Aus Politik und Kreisen der Versicherungen sind dabei die immer gleichlautenden Argumente zu hören. Der Kostendruck nimmt permanent zu aufgrund von medizinischem Fortschritt, der teurer werdende Behandlungen und Medikamente nach sich zieht. Die – nicht zuletzt wegen dieses Fortschritts – enorm steigende Lebenserwartung in Verbindung mit stagnierenden Geburtenraten tut ein Übriges dazu. "Das sind sicher nachvollziehbare Gründe, aber helfen dem gesetzlich Versicherten nicht weiter. Es ist ein unbefriedigender Zustand, für immer mehr Beitrag immer weniger Leistung zu erhalten. Zwar leiden auch die privaten Krankenversicherungen unter dieser allgemeinen Entwicklung und Beitragserhöhungen sind nicht tabu, aber dort kann zumindest ein individuell gewünschter Leistungskatalog gewählt und in der Regel deutlich bessere Leistungen in Anspruch genommen werden", so der AWD-Versicherungsexperte.

Bessere Behandlung

Ein Eintritt in die private Krankenversicherung ist an bestimmte Voraussetzungen geknüpft. Der Wechsel eines Arbeitnehmers von der gesetzlichen Kasse in die private erfordert ein monatliches Bruttoeinkommen von mindestens 4162,50 Euro in den letzten zurückliegenden drei Jahren. Unabhängig vom Verdienst dürfen sich Selbstständige, Freiberufler und Beamte privat versichern. Dabei muss die private Police nicht teurer als die gesetzliche Krankenversicherung sein. Teilweise können die Beiträge sogar für Familien günstiger sein. Das hängt damit zusammen, dass sich die Beitragshöhe nicht wie bei der gesetzlichen Variante aus dem Bruttogehalt errechnet, sondern von individuellen Faktoren abhängig ist. Das sind der gewünschte Leistungsumfang, Eintrittsalter, Geschlecht und Gesundheitszustand.

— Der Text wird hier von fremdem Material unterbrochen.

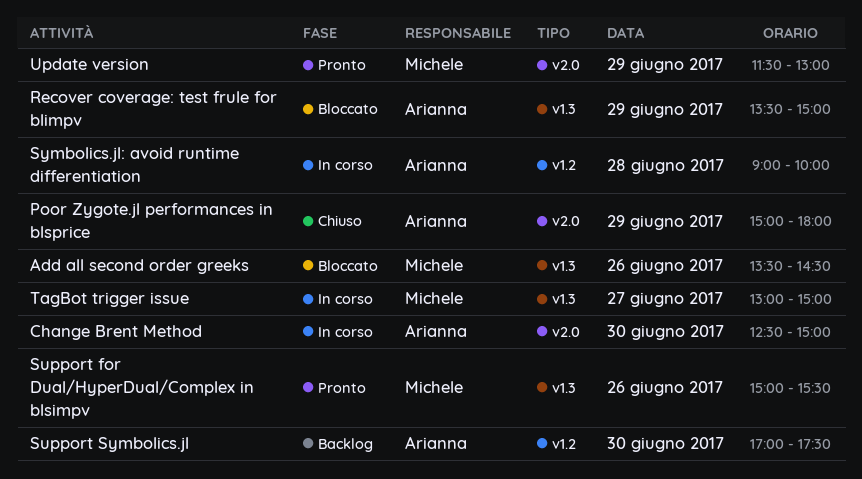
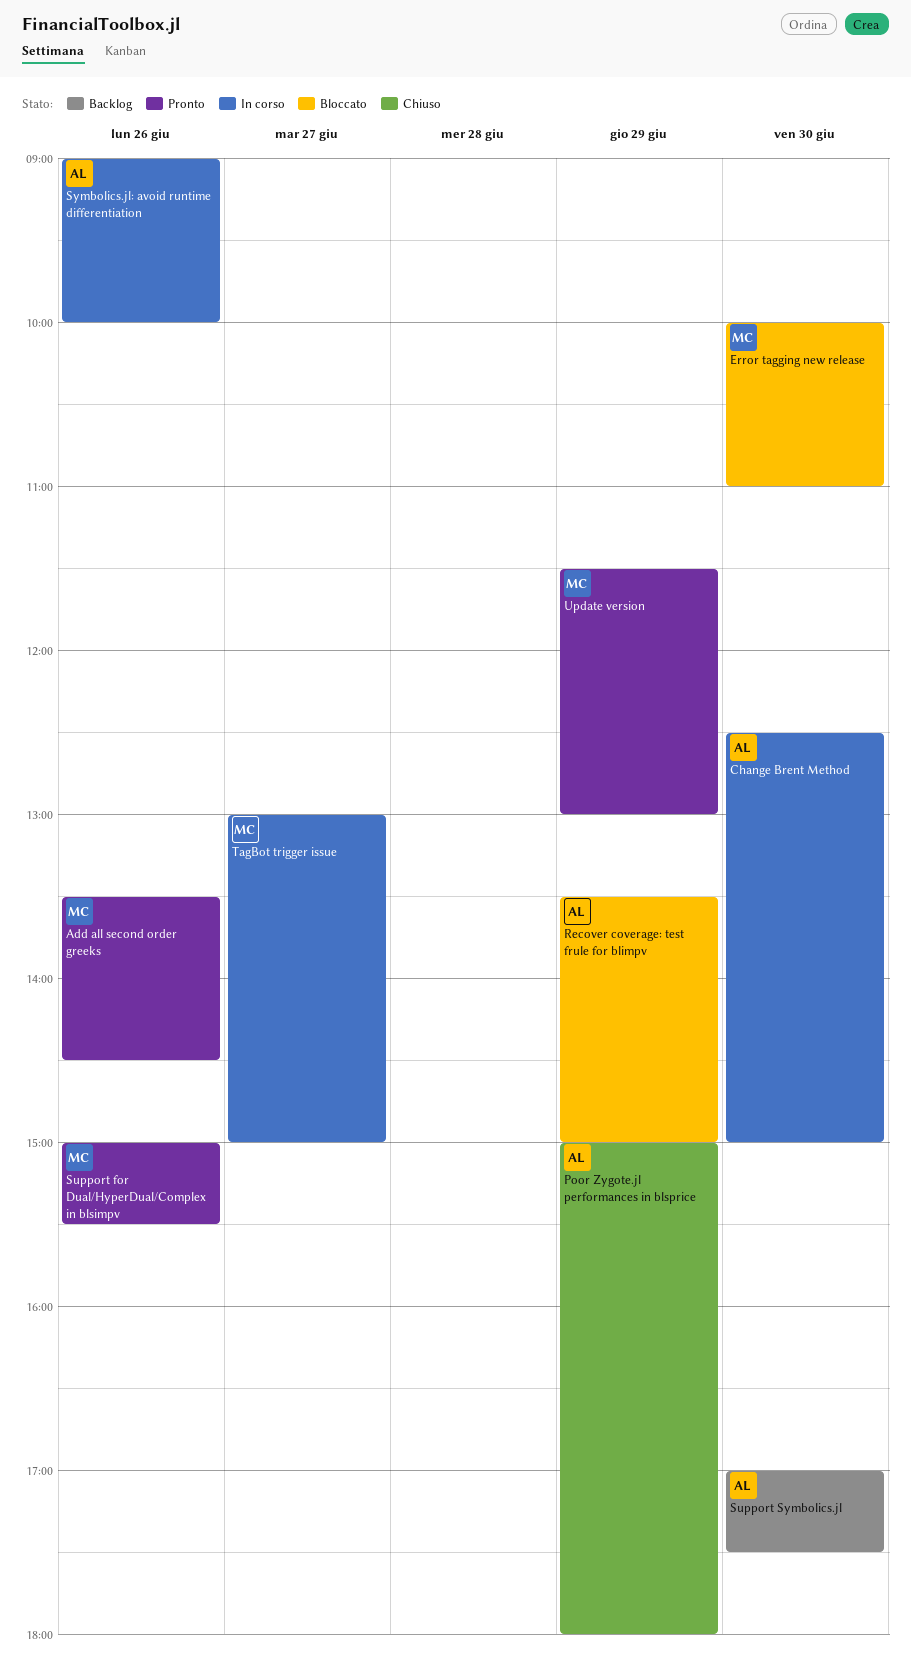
Add all second order greeks, status: Bloccato -> Pronto
Error tagging new release: none -> present
Symbolics.jl: avoid runtime differentiation, day: Jun 28 -> Jun 26

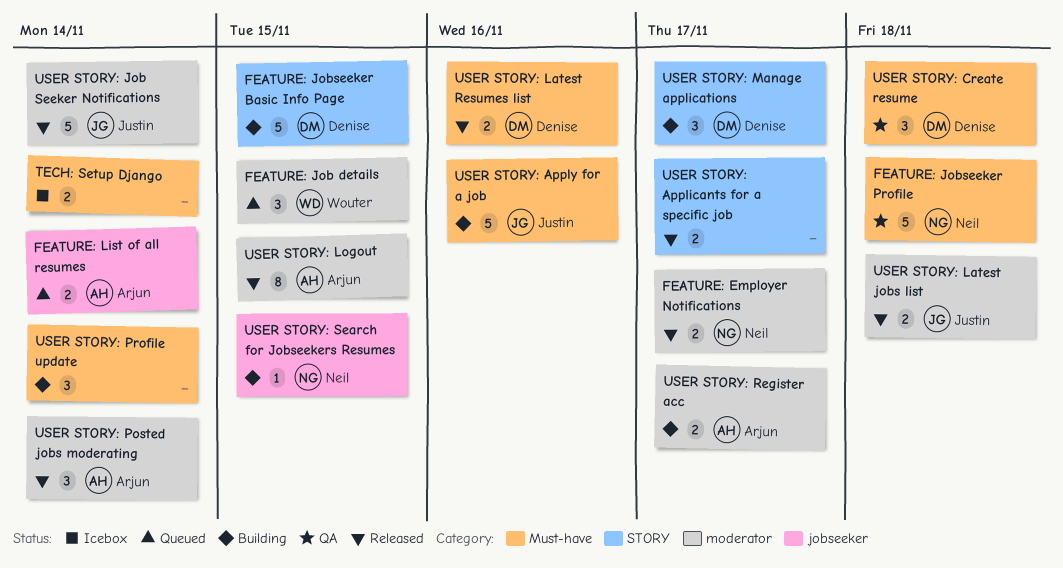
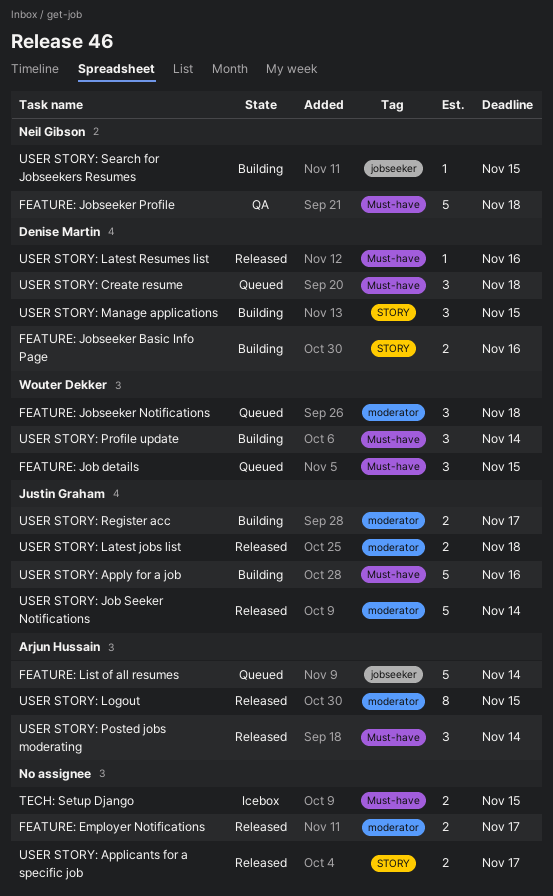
FEATURE: Employer Notifications, owner: Neil Gibson -> none
FEATURE: Job details, label: moderator -> Must-have
FEATURE: Jobseeker Basic Info Page, estimate: 5 -> 2
FEATURE: Jobseeker Basic Info Page, due: Nov 15 -> Nov 16
FEATURE: Jobseeker Notifications: none -> present
FEATURE: List of all resumes, estimate: 2 -> 5
TECH: Setup Django, due: Nov 14 -> Nov 15
USER STORY: Create resume, status: QA -> Queued
USER STORY: Latest Resumes list, estimate: 2 -> 1
USER STORY: Manage applications, due: Nov 17 -> Nov 15
USER STORY: Posted jobs moderating, label: moderator -> Must-have
USER STORY: Profile update, owner: none -> Wouter Dekker
USER STORY: Register acc, owner: Arjun Hussain -> Justin Graham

Wer in die private Krankenversicherung wechselt, sichert sich in erster Linie eine bessere Gesundheitsversorgung. Zum Beispiel erhalten privat versicherte Patienten bei niedergelassenen Ärzten und Zahnärzten oft eine bevorzugte Behandlung, da private Versicherungsgesellschaften meist höhere Gebührensätze für medizinische Leistungen erstatten. Und je nach gewähltem Tarif kommen weitere Privilegien dazu. So kann die Beschränkung auf Kassenärzte wegfallen beziehungsweise eine freie Arztwahl vereinbart werden. Das ist auch für die Krankenhauswahl möglich. Während gesetzlich Versicherte stets das nächstgelegene Hospital aufsuchen müssen, steht es dem Privatpatienten frei, wo er die stationäre Behandlung wählt. Chefarztbehandlung und Unterbringung im Ein- oder Zweibettzimmer sind weitere Optionen, die gern in Anspruch genommen werden. Generell gilt: je umfangreicher der Leistungskatalog, desto besser die Gesundheitsversorgung.